Parliament debated amendments on Euratom and raised the concerns outlined above and many other pertinent points. It would be a sign of a thoughtful and strong government if those arguments are listened to now, even if they weren’t at the time. At the time, the Government’s response to leaving the Euratom Treaty in the Lords admitted there wasn’t a strategy yet for our future nuclear safeguarding and governance but that we would leave the protection of Euratom anyway. The honesty, or perhaps arrogance, that the Government repeatedly displays at the despatch box only underlines the dangers we face in the negotiations that are to come.
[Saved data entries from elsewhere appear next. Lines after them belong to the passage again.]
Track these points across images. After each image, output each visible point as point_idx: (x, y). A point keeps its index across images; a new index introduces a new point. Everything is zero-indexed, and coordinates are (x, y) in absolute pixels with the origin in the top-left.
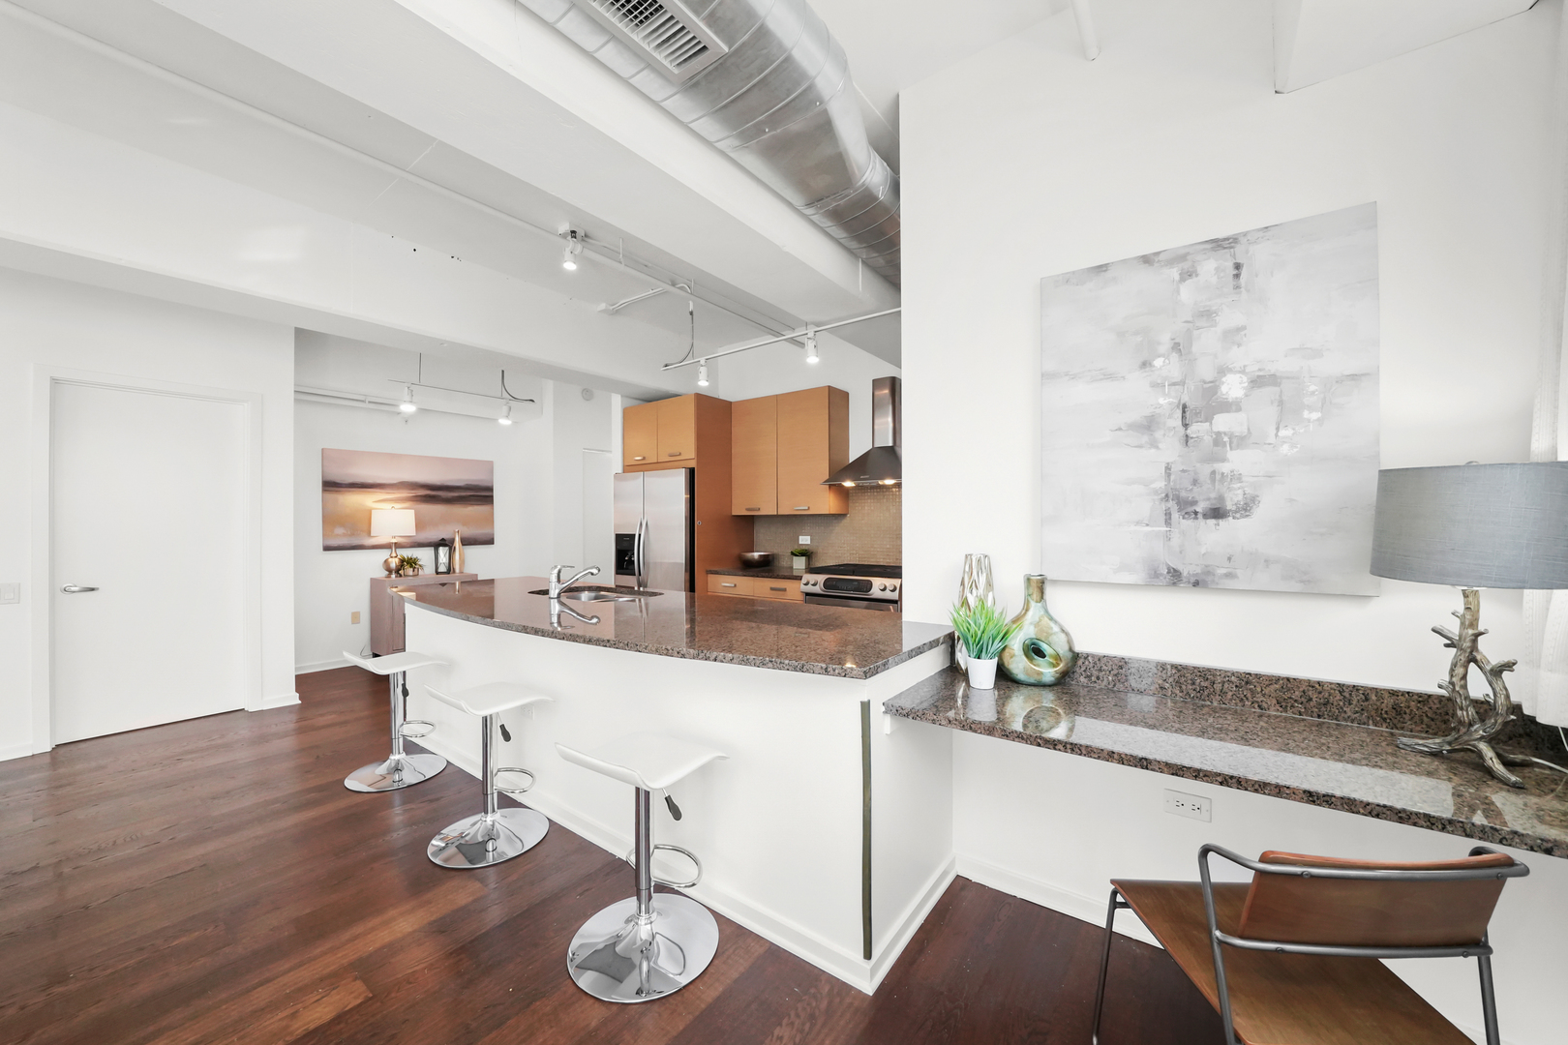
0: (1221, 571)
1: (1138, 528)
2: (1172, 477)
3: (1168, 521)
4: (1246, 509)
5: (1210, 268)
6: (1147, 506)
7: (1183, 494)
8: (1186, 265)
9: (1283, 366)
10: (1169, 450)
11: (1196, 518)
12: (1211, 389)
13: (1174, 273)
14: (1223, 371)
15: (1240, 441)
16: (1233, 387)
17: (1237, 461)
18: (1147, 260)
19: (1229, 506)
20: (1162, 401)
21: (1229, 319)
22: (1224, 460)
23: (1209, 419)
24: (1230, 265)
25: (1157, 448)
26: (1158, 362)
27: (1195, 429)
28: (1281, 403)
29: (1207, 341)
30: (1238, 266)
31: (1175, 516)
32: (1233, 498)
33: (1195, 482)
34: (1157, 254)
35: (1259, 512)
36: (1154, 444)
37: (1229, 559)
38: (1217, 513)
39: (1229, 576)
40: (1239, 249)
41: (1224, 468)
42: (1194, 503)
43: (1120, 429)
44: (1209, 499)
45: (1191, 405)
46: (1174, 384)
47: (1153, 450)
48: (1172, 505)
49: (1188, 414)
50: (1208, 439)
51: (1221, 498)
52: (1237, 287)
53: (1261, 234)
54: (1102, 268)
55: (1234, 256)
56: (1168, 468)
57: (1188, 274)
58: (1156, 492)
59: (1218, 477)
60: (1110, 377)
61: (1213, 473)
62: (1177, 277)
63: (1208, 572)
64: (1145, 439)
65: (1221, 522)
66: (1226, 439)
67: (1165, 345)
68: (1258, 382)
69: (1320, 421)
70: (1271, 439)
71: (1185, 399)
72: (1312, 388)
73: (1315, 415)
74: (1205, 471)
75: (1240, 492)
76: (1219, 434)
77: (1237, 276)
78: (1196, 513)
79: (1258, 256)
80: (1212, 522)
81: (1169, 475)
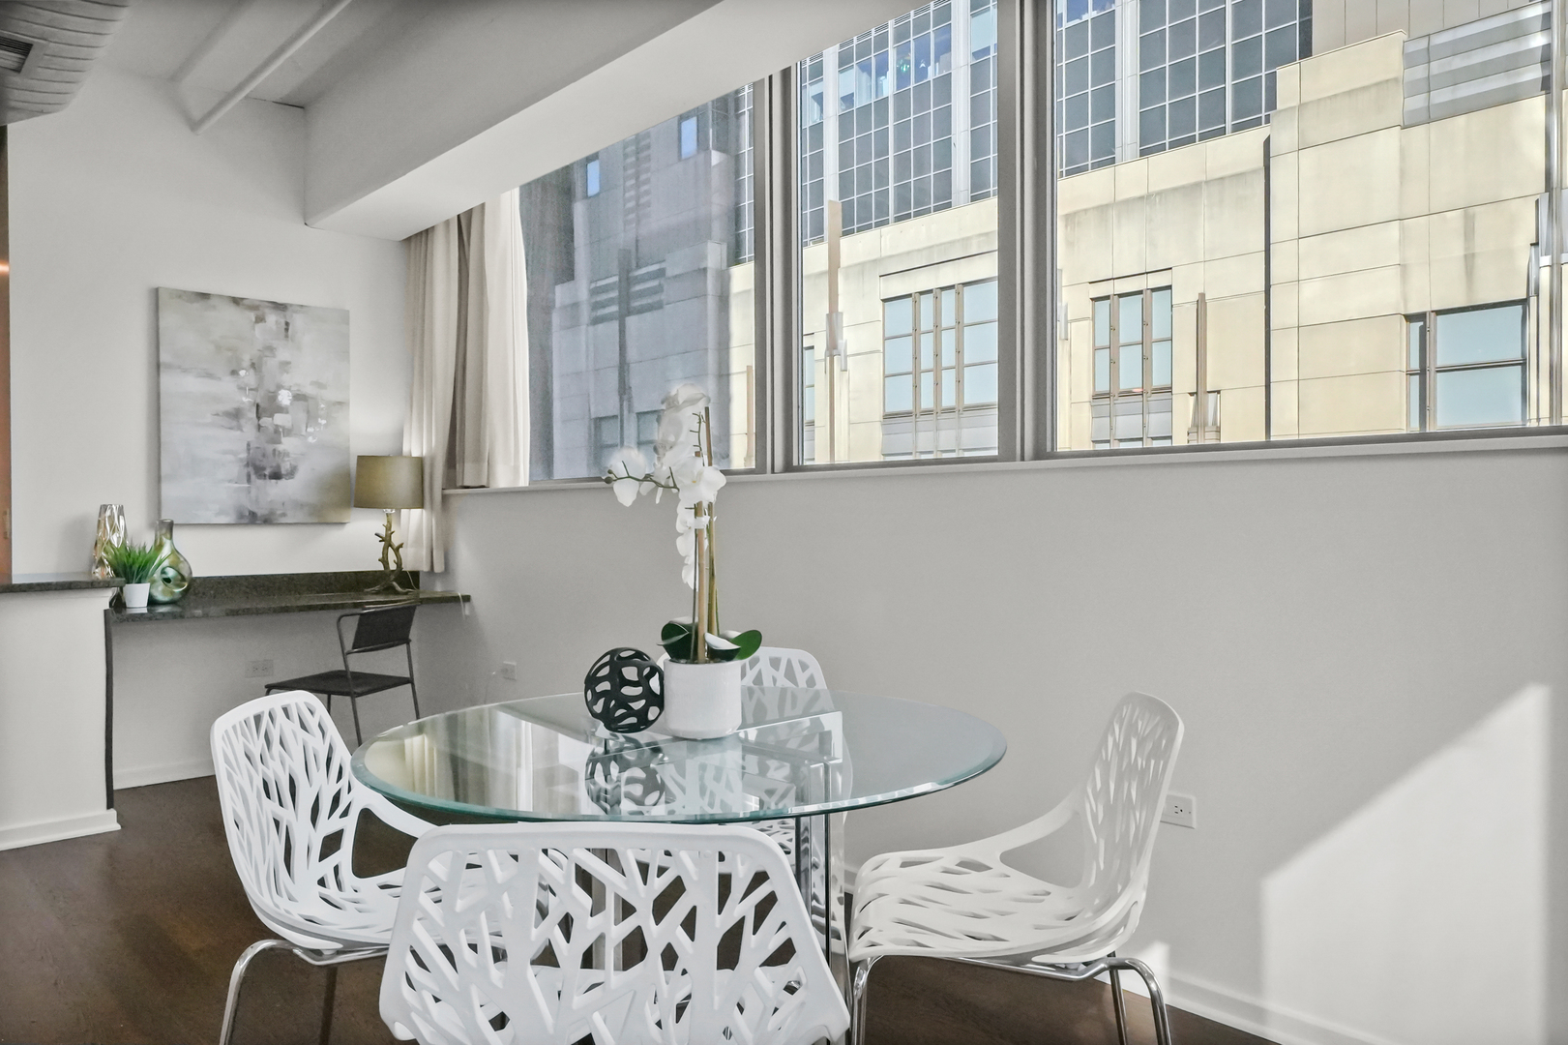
0: (279, 512)
1: (230, 484)
2: (251, 451)
3: (249, 480)
4: (291, 474)
5: (272, 319)
6: (236, 470)
7: (258, 463)
8: (259, 313)
9: (309, 390)
10: (249, 432)
11: (265, 479)
12: (273, 397)
13: (252, 315)
14: (280, 387)
15: (288, 432)
16: (285, 398)
17: (287, 444)
18: (236, 301)
19: (283, 472)
20: (245, 400)
21: (283, 354)
22: (280, 443)
23: (272, 416)
24: (283, 321)
25: (242, 430)
26: (242, 373)
27: (265, 421)
28: (308, 412)
29: (271, 364)
30: (287, 324)
31: (253, 477)
32: (285, 468)
33: (264, 455)
34: (243, 299)
35: (300, 475)
36: (240, 428)
37: (283, 504)
38: (276, 476)
39: (284, 515)
40: (288, 313)
41: (280, 448)
42: (264, 469)
43: (217, 415)
44: (271, 467)
45: (262, 405)
46: (250, 390)
47: (239, 432)
48: (251, 469)
49: (260, 410)
50: (271, 429)
51: (279, 467)
52: (287, 336)
53: (299, 308)
54: (205, 296)
55: (285, 316)
56: (248, 445)
57: (260, 319)
58: (241, 460)
59: (277, 453)
60: (210, 376)
61: (274, 450)
62: (254, 320)
63: (272, 513)
64: (234, 423)
65: (279, 481)
66: (281, 430)
67: (246, 363)
68: (299, 397)
69: (326, 425)
70: (304, 433)
71: (258, 401)
72: (322, 406)
73: (324, 422)
74: (270, 448)
75: (288, 463)
76: (277, 426)
77: (287, 330)
78: (265, 475)
79: (298, 321)
80: (273, 481)
81: (249, 450)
The overall Article 50 negotiations are going to be tougher than any negotiations a British government has had to do for decades. Forty years of a relationship means we have built a lot of things together with the rest of the European Union, and they are now integral to how we function as a country. There is so much that makes our country richer in every sense that is going to have to be renegotiated and much of this is not getting the public attention that it deserves. Why is the government choosing to make things even more difficult?
Worryingly there is increasing talk of the main negotiations just being too difficult, of the government finding an excuse to blame the EU27 and walk away rather than shouldering the responsibility for delivering an outcome that benefits our country’s future.
There is no upside to no deal – no deal means the end of negotiated agreements in multiple areas without necessary replacements.
Leaving Euratom because of the failure of completely different talks isn’t just incompetent, it’s negligent.
Now is the time for the Government to do the right thing, not the easy thing. The Government will trigger Article 50 to begin our departure from the EU. They must not trigger leaving the Euratom Treaty until there is a clear route to replace all the protections that it provides us.